文本内容:
○ ○ ○ ○ ○ ○ ○

我们使用python写一个服务端程序,方便项目可以使用API调用

脚本放在MinerU项目的根目录即可

mineru_service.py 脚本代码如下:

# -*- coding: utf-8 -*-
import os
import uuid
import shutil
import time
import json
import asyncio
import logging
from pathlib import Path
from typing import List, Optional
from fastapi import FastAPI, UploadFile, File, Form
from pydantic import BaseModel
from fastapi.responses import FileResponse, JSONResponse
import markdown
import uvicorn
import mimetypes
import subprocess
from tempfile import NamedTemporaryFile

# 设置日志
logging.basicConfig(level=logging.INFO)
logger = logging.getLogger("mineru")

# 创建 FastAPI 应用
app = FastAPI()

# 临时输出目录
TEMP_BASE_DIR = Path("./temp_output")
TEMP_BASE_DIR.mkdir(exist_ok=True)

# 启动清理任务(清除超过 1 小时的目录)
async def clean_temp_dirs():
    while True:
        try:
            for dir in TEMP_BASE_DIR.iterdir():
                if dir.is_dir() and (time.time() - dir.stat().st_mtime) > 3600:
                    shutil.rmtree(dir, ignore_errors=True)
                    logger.info(f"清理目录: {dir}")
        except Exception as e:
            logger.exception(f"清理任务异常: {e}")
        await asyncio.sleep(3600)

@app.on_event("startup")
async def startup_event():
    asyncio.create_task(clean_temp_dirs())

# 请求体模型
class ParseRequest(BaseModel):
    file_paths: Optional[List[str]] = None
    lang: Optional[str] = "ch"
    backend: Optional[str] = "pipeline"
    method: Optional[str] = "auto"

○ ○ ○ ○ ○ ○ ○

所给材料:
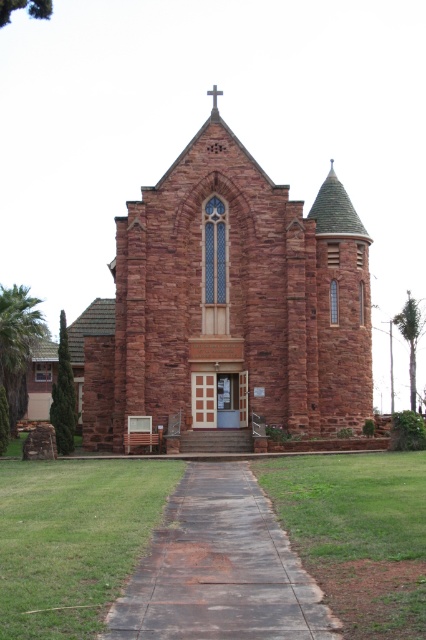
Between point (322, 316) and point (219, 529), which one is positioned behind?

Point (322, 316)

Who is higher up, reddish-brown stone church at center or concrete sidewalk at center?

reddish-brown stone church at center is higher up.

This screenshot has width=426, height=640. Describe the element at coordinates (230, 304) in the screenshot. I see `reddish-brown stone church at center` at that location.

Find the location of `reddish-brown stone church at center`. reddish-brown stone church at center is located at coordinates (230, 304).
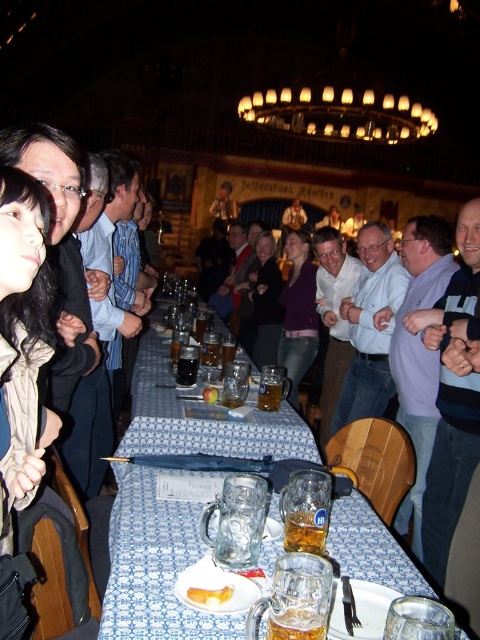
Question: Does translucent glass mug at center have a lesser width compared to translucent glass mug at lower center?

Choices:
 (A) no
 (B) yes

Answer: (B)

Question: Which object appears farthest from the camera in this image?

Choices:
 (A) clear glass mugs at center
 (B) translucent glass beer mug at table center
 (C) yellowish matte bread at lower center
 (D) translucent glass mug at center

Answer: (B)

Question: Is clear glass mugs at center closer to the viewer compared to yellowish matte bread at lower center?

Choices:
 (A) yes
 (B) no

Answer: (A)

Question: Is clear glass mugs at center wider than translucent glass beer mug at table center?

Choices:
 (A) yes
 (B) no

Answer: (A)

Question: Which point is closer to the camera?

Choices:
 (A) clear glass mugs at center
 (B) yellowish matte bread at lower center
 (C) translucent glass mug at center

Answer: (A)

Question: Which point appears farthest from the camera in this image?

Choices:
 (A) (216, 600)
 (B) (342, 538)
 (C) (320, 550)
 (D) (212, 396)

Answer: (D)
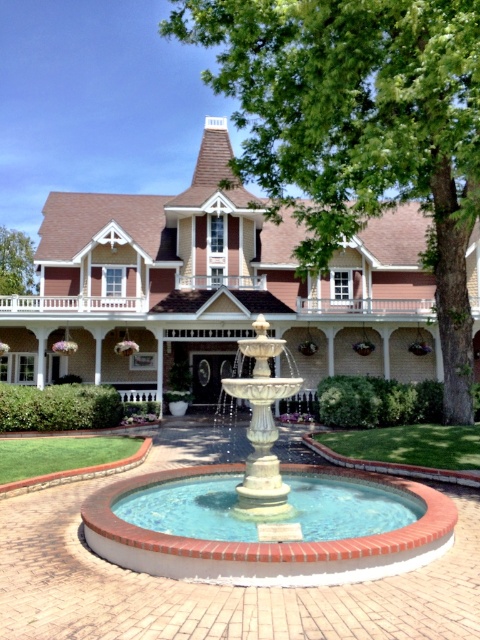
Question: Which is farther from the white painted wood porch at upper center?

Choices:
 (A) green leafy tree at center
 (B) green leafy tree at upper center
 (C) white stone fountain at center

Answer: (B)

Question: Can you confirm if white stone fountain at center is bigger than white painted wood porch at upper center?

Choices:
 (A) no
 (B) yes

Answer: (A)

Question: Based on their relative distances, which object is nearer to the white stone fountain at center?

Choices:
 (A) white painted wood porch at upper center
 (B) green leafy tree at center
 (C) green leafy tree at upper center

Answer: (B)

Question: Does green leafy tree at center come behind white painted wood porch at upper center?

Choices:
 (A) no
 (B) yes

Answer: (A)

Question: Which of the following is the closest to the observer?

Choices:
 (A) green leafy tree at center
 (B) white painted wood porch at upper center
 (C) green leafy tree at upper center

Answer: (A)

Question: Where is green leafy tree at center located in relation to white stone fountain at center in the image?

Choices:
 (A) left
 (B) right

Answer: (B)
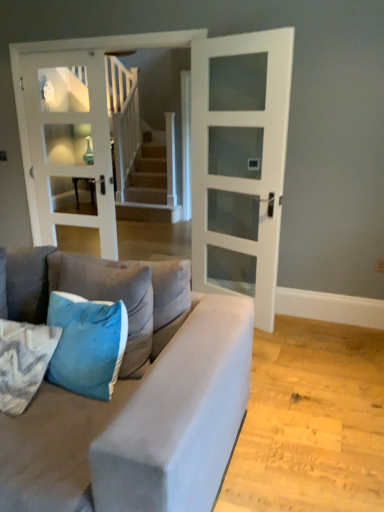
Question: Can you see teal velvet pillow at lower left, marked as the 2th pillow in a left-to-right arrangement, touching white glass door at center, the 2th door when ordered from left to right?

Choices:
 (A) yes
 (B) no

Answer: (B)

Question: Can you confirm if teal velvet pillow at lower left, marked as the 2th pillow in a left-to-right arrangement, is smaller than white glass door at center, the 2th door when ordered from left to right?

Choices:
 (A) yes
 (B) no

Answer: (A)

Question: Is teal velvet pillow at lower left, marked as the 2th pillow in a right-to-left arrangement, positioned beyond the bounds of white glass door at center, the 2th door when ordered from left to right?

Choices:
 (A) yes
 (B) no

Answer: (A)

Question: Is teal velvet pillow at lower left, marked as the 2th pillow in a right-to-left arrangement, aimed at white glass door at center, which is counted as the 1th door, starting from the right?

Choices:
 (A) no
 (B) yes

Answer: (B)

Question: Is teal velvet pillow at lower left, marked as the 2th pillow in a left-to-right arrangement, at the right side of white glass door at center, the 2th door when ordered from left to right?

Choices:
 (A) no
 (B) yes

Answer: (A)

Question: Considering the relative sizes of teal velvet pillow at lower left, marked as the 2th pillow in a left-to-right arrangement, and white glass door at center, which is counted as the 1th door, starting from the right, in the image provided, is teal velvet pillow at lower left, marked as the 2th pillow in a left-to-right arrangement, thinner than white glass door at center, which is counted as the 1th door, starting from the right,?

Choices:
 (A) no
 (B) yes

Answer: (A)

Question: Is blue fabric pillow at lower left, which is the 1th pillow in left-to-right order, oriented away from velvet blue pillow at lower left, the first pillow when ordered from right to left?

Choices:
 (A) no
 (B) yes

Answer: (A)

Question: Is the surface of blue fabric pillow at lower left, which is the 3th pillow from right to left, in direct contact with velvet blue pillow at lower left, the first pillow when ordered from right to left?

Choices:
 (A) no
 (B) yes

Answer: (A)

Question: From the image's perspective, is blue fabric pillow at lower left, which is the 3th pillow from right to left, located above velvet blue pillow at lower left, the first pillow when ordered from right to left?

Choices:
 (A) no
 (B) yes

Answer: (A)

Question: From a real-world perspective, is blue fabric pillow at lower left, which is the 1th pillow in left-to-right order, beneath velvet blue pillow at lower left, the first pillow when ordered from right to left?

Choices:
 (A) yes
 (B) no

Answer: (A)

Question: Considering the relative sizes of blue fabric pillow at lower left, which is the 3th pillow from right to left, and velvet blue pillow at lower left, the third pillow in the left-to-right sequence, in the image provided, is blue fabric pillow at lower left, which is the 3th pillow from right to left, wider than velvet blue pillow at lower left, the third pillow in the left-to-right sequence,?

Choices:
 (A) no
 (B) yes

Answer: (B)

Question: Is blue fabric pillow at lower left, which is the 3th pillow from right to left, positioned far away from velvet blue pillow at lower left, the third pillow in the left-to-right sequence?

Choices:
 (A) yes
 (B) no

Answer: (B)

Question: Considering the relative positions of white glass door at center, which is counted as the first door, starting from the left, and blue fabric pillow at lower left, which is the 1th pillow in left-to-right order, in the image provided, is white glass door at center, which is counted as the first door, starting from the left, in front of blue fabric pillow at lower left, which is the 1th pillow in left-to-right order,?

Choices:
 (A) yes
 (B) no

Answer: (B)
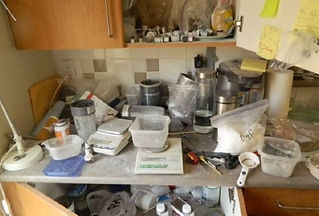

○ ○ ○ ○ ○ ○ ○

任务要求: 照原样完整抄录上方介绍MinerU服务端脚本的文本，其中的代码一并保留，不作任何改动。

参考答案:
我们使用python写一个服务端程序,方便项目可以使用API调用

脚本放在MinerU项目的根目录即可

mineru_service.py 脚本代码如下:

# -*- coding: utf-8 -*-
import os
import uuid
import shutil
import time
import json
import asyncio
import logging
from pathlib import Path
from typing import List, Optional
from fastapi import FastAPI, UploadFile, File, Form
from pydantic import BaseModel
from fastapi.responses import FileResponse, JSONResponse
import markdown
import uvicorn
import mimetypes
import subprocess
from tempfile import NamedTemporaryFile

# 设置日志
logging.basicConfig(level=logging.INFO)
logger = logging.getLogger("mineru")

# 创建 FastAPI 应用
app = FastAPI()

# 临时输出目录
TEMP_BASE_DIR = Path("./temp_output")
TEMP_BASE_DIR.mkdir(exist_ok=True)

# 启动清理任务(清除超过 1 小时的目录)
async def clean_temp_dirs():
    while True:
        try:
            for dir in TEMP_BASE_DIR.iterdir():
                if dir.is_dir() and (time.time() - dir.stat().st_mtime) > 3600:
                    shutil.rmtree(dir, ignore_errors=True)
                    logger.info(f"清理目录: {dir}")
        except Exception as e:
            logger.exception(f"清理任务异常: {e}")
        await asyncio.sleep(3600)

@app.on_event("startup")
async def startup_event():
    asyncio.create_task(clean_temp_dirs())

# 请求体模型
class ParseRequest(BaseModel):
    file_paths: Optional[List[str]] = None
    lang: Optional[str] = "ch"
    backend: Optional[str] = "pipeline"
    method: Optional[str] = "auto"